Raffaele showed le Corbusier’s concept of the Radiant City. From my American experience, I shudder at the idea, because we associate it with the failed experiments in tower-block public housing and the arrogance of Robert Moses. Then I thought about it from the perspective of our Chinese students. In general, the conclusion here has been: Right. High-rise concrete and glass, modern, lots of natural light and ventilation, good. The only objection might be that historic sites should be preserved, not destroyed as Corbu proposed in the Voisin Plan (below).

Voisin Plan, exibited in 1925. Perhaps deliberately provocative, this image has been used for decades to categorically oppose high-rise urbanism.
Voisin Plan, exibited in 1925. Perhaps deliberately provocative, this image has been used for decades to categorically oppose high-rise urbanism.

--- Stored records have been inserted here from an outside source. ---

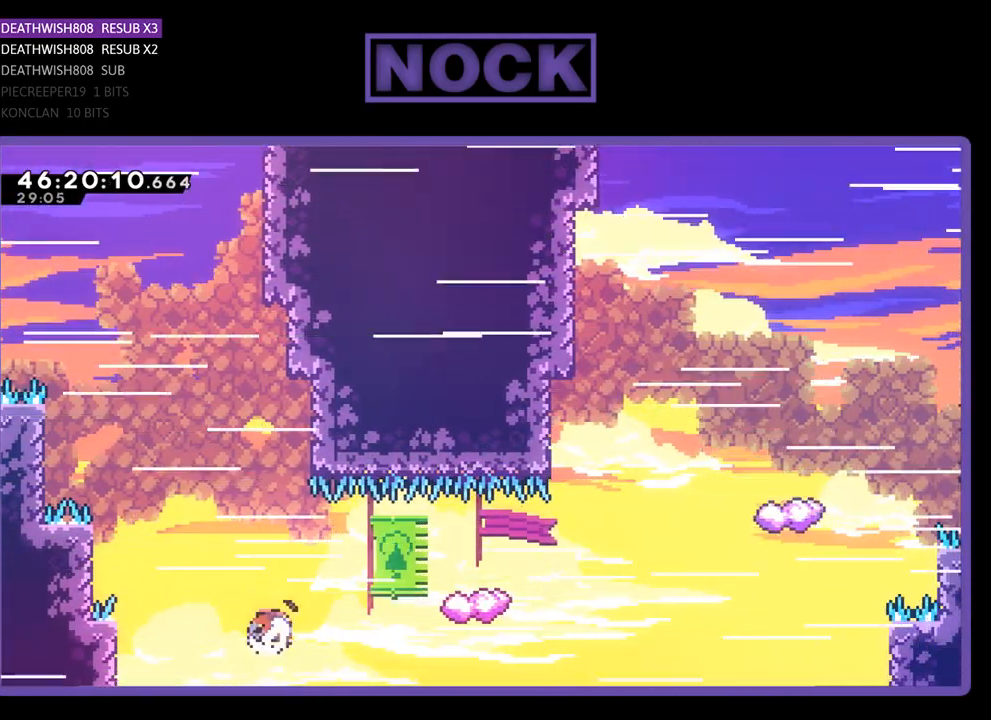
{"buttons": ["R2", "DPAD_UP", "DPAD_LEFT"], "events": [[67, "DPAD_RIGHT", "up"], [133, "CIRCLE", "up"], [133, "DPAD_LEFT", "down"], [200, "DPAD_UP", "up"], [267, "DPAD_UP", "down"]]}
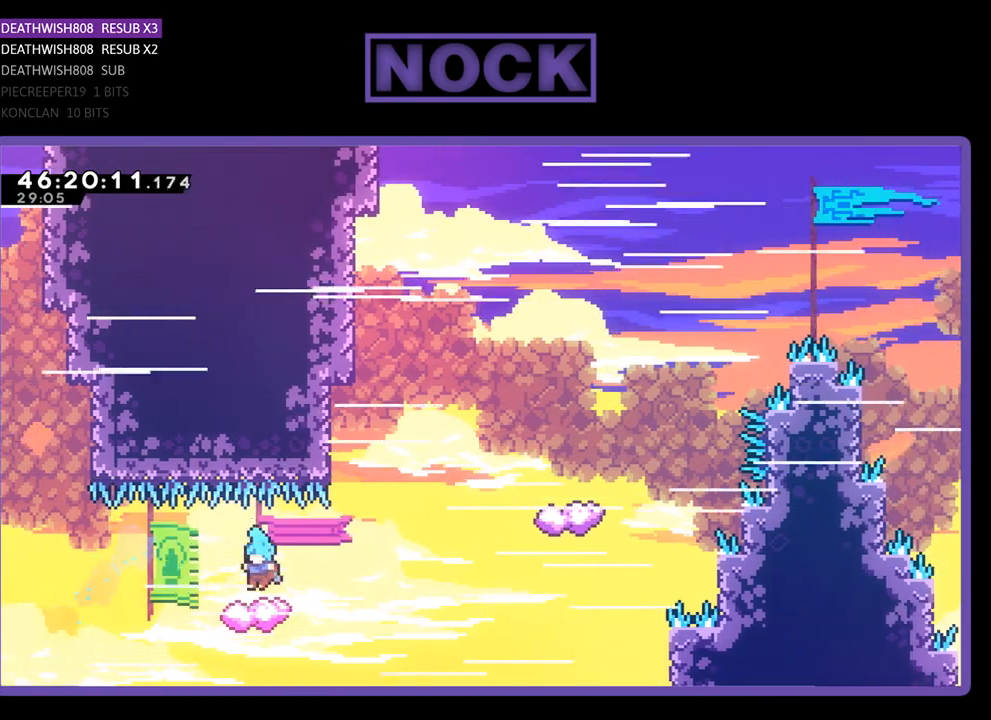
{"buttons": ["R2", "DPAD_UP", "DPAD_RIGHT"], "events": [[33, "DPAD_LEFT", "up"], [67, "DPAD_RIGHT", "down"], [133, "DPAD_LEFT", "down"], [133, "DPAD_RIGHT", "up"], [200, "CROSS", "down"], [200, "DPAD_LEFT", "up"], [233, "DPAD_RIGHT", "down"], [300, "DPAD_UP", "up"], [467, "CROSS", "up"], [467, "DPAD_UP", "down"]]}
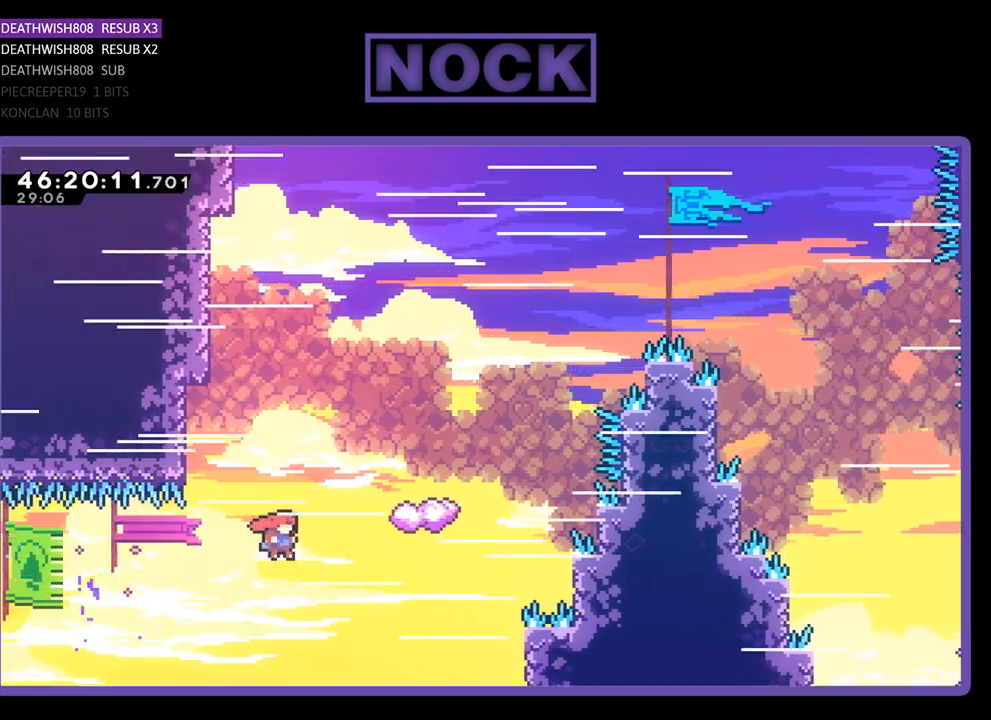
{"buttons": ["CIRCLE", "R2", "DPAD_UP"], "events": [[33, "DPAD_RIGHT", "up"], [100, "DPAD_LEFT", "down"], [133, "CIRCLE", "down"], [300, "DPAD_LEFT", "up"]]}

Meanwhile I assigned Chapter 1 of Jane Jacobs to my students: standard fare for an introduction to planning and urban studies in an American university, and perhaps necessary here to explain the American approach to planning. But I may have absorbed a corrupt lesson myself in the U.S., where Jacobs’ advocacy for vibrant urban streets is associated with opposition to massive tower-block housing. Her opposition to urban renewal and public housing in the 1950s is portrayed as opposition to the impersonal regime of the State and its sterile, State-funded towers.

Hylan Houses, Bushwick, NYC.
Hylan Houses, Bushwick, NYC.

But Jacobs did not oppose high-rise housing. She objected to the insensitive destruction of existing neighborhoods. Her objections were echoed most famously by Robert Caro (1975) and Marshall Berman (1985). In some ways they both shifted the blame of arrogance from the impersonal State onto the very personal Robert Moses. But I think Caro and Berman missed a point that Kate Bristol identified in “The Pruitt-Igoe Myth” in 1991: she documented how this most symbolically infamous public housing project was doomed by the political decisions of racially-prejudiced leaders in St. Louis. They wanted the blacks out of the way so that they could redevelop land adjacent to downtown. So they built Pruitt-Igoe as a displacement-warehouse and treated it as such through the neglect of maintenance and management budgets for it. Going back to Jacobs (1961), her objection to public housing in New York City was also about the policy failures in management.

Jane Jacobs in 1961, photo by Phil Stanziola
Jane Jacobs in 1961, photo by Phil Stanziola

So the linkage of “Intimate urban streets = good” with “High-rise towers = bad” is a flawed association, and really has nothing to do with Jane Jacobs. So let me re-pose an urban question: How do we design high-quality, high-rise housing combined with vibrant, urbane streets?

Greenwich Village. The four-storey frontage defines the character of the street. It might or might not have a high-rise tower behind it.
Greenwich Village. The four-storey frontage defines the character of the street. It might or might not have a high-rise tower behind it.

There are a lot of policy questions that need to be tackled as well, such as dampening speculative inflation, promoting racial and class integration, and sustainable use of resources. Those are also in the recipe I am mulling over; but at the moment I want to re-visit a basic spatial-structure question, because I have never heard it asked in quite this way.

1930s-era building, with step-backs.
1930s-era building, with step-backs.

Part of a solution comes from a 90-year-old NYC policy: the stepped-back building. In NYC this was intended primarily to maintain exposure to direct sunlight in winter for the lowest floors in buildings. But the same policy can also be used to define street-space, by limiting the number of storeys that a building can rise adjacent to the street before stepping back. The most famous example is the Empire State Building (1929). When you stand next to the building, what you experience directly is the “podium base” which is about 6 storeys along the street, which do a fine job of defining the street space. The 80-storey “shaft” of the building is stepped back so that it does not impinge on you from the street; it feels remote rather than looming.

Empire State Building, street-level base
Empire State Building, street-level base

I think that in Vancouver they are trying this at a smaller scale, the scale that interests me. 100-storey buildings might make sense in the city center, but for the main part I think the 10 to 25 storey range makes more sense. I think I will post more on this in the next few days.